**Instructions for the task**
Reproduce the following data verbatim, leaving out the pictures.

**Given data**
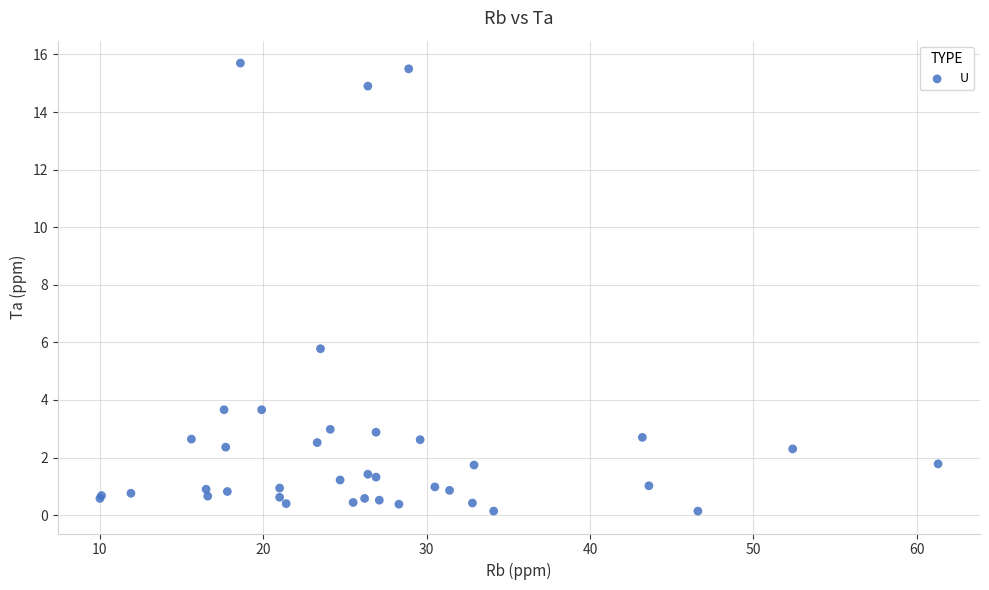

What Y value in the scatter plot is closest to 7?

5.8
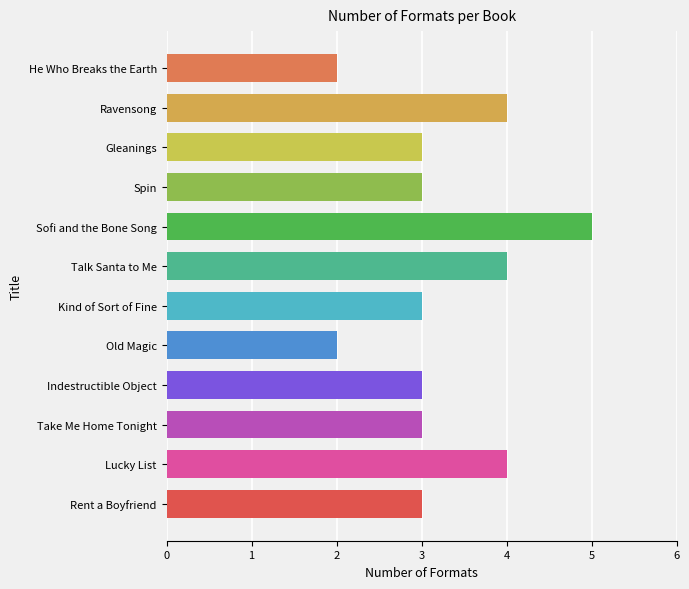

Between Old Magic and Ravensong, which is larger?

Ravensong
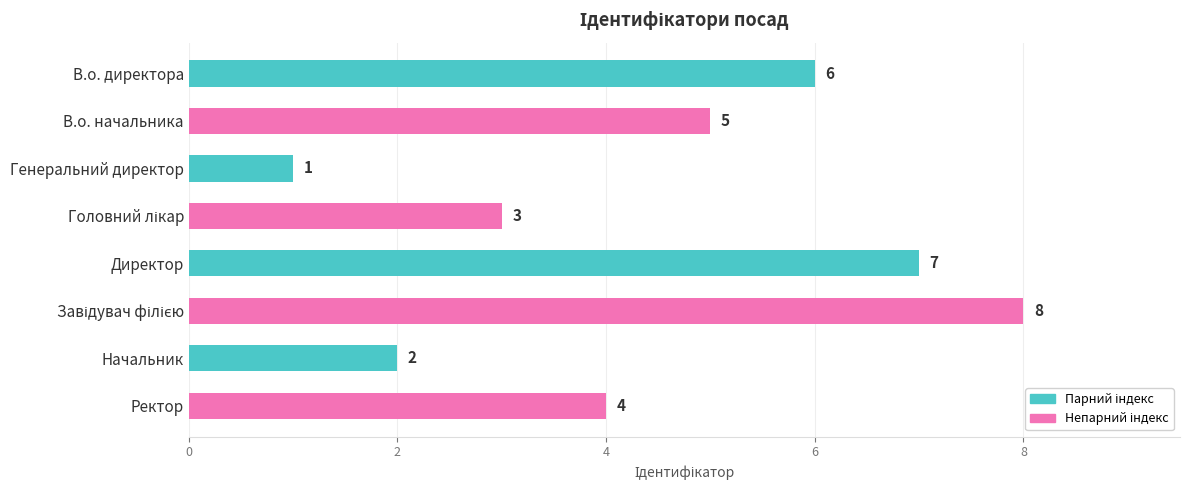

What is the label of the 2nd bar from the bottom?

Начальник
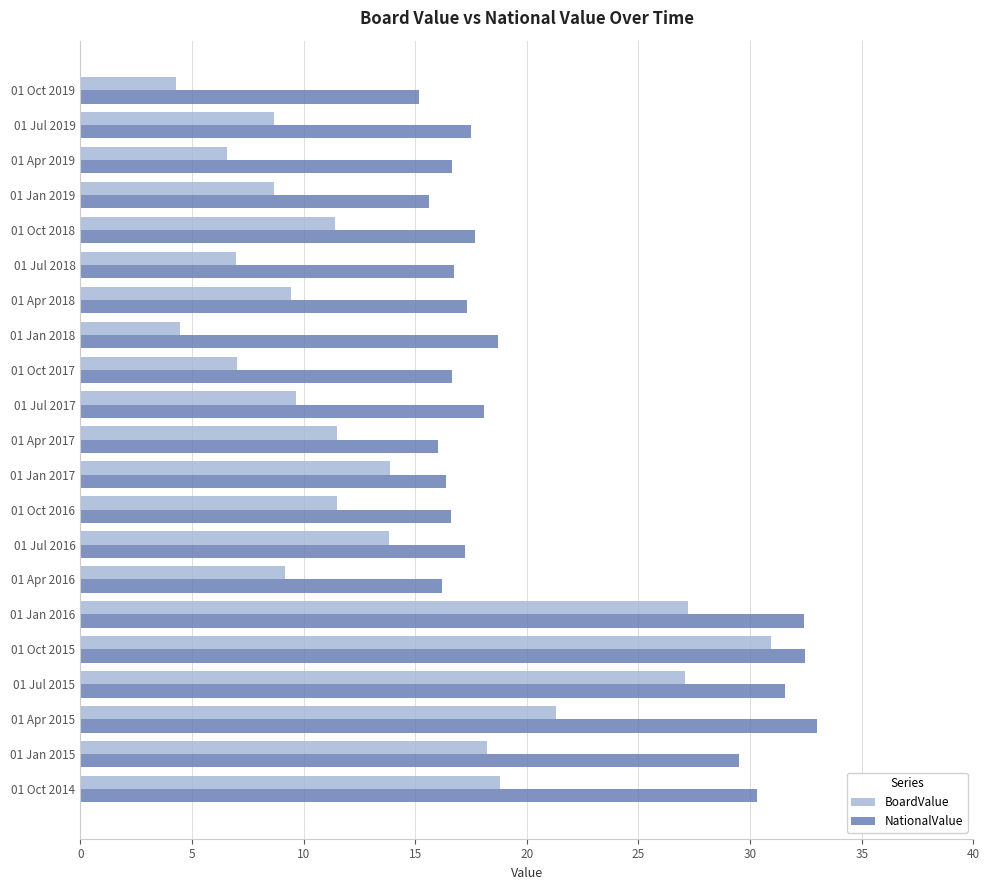

What are all the series names shown in the legend?

BoardValue, NationalValue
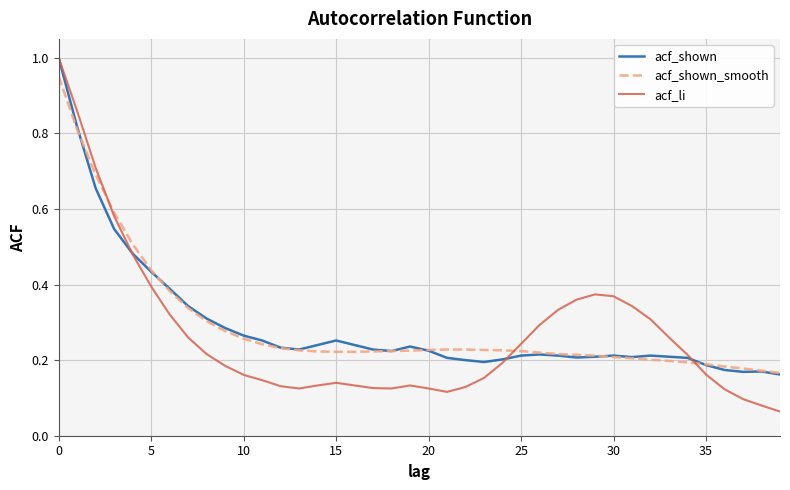

Which series has the widest spread of values?

acf_li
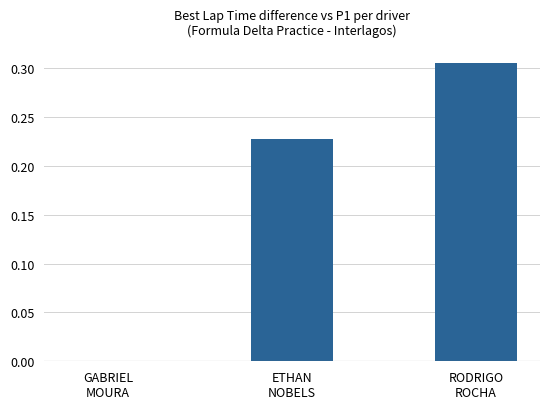

What is the sum of all values?

0.5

**Output for this exercise**
What Y value in the scatter plot is closest to 7?

5.8

Between Old Magic and Ravensong, which is larger?

Ravensong

What is the label of the 2nd bar from the bottom?

Начальник

What are all the series names shown in the legend?

BoardValue, NationalValue

Which series has the widest spread of values?

acf_li

What is the sum of all values?

0.5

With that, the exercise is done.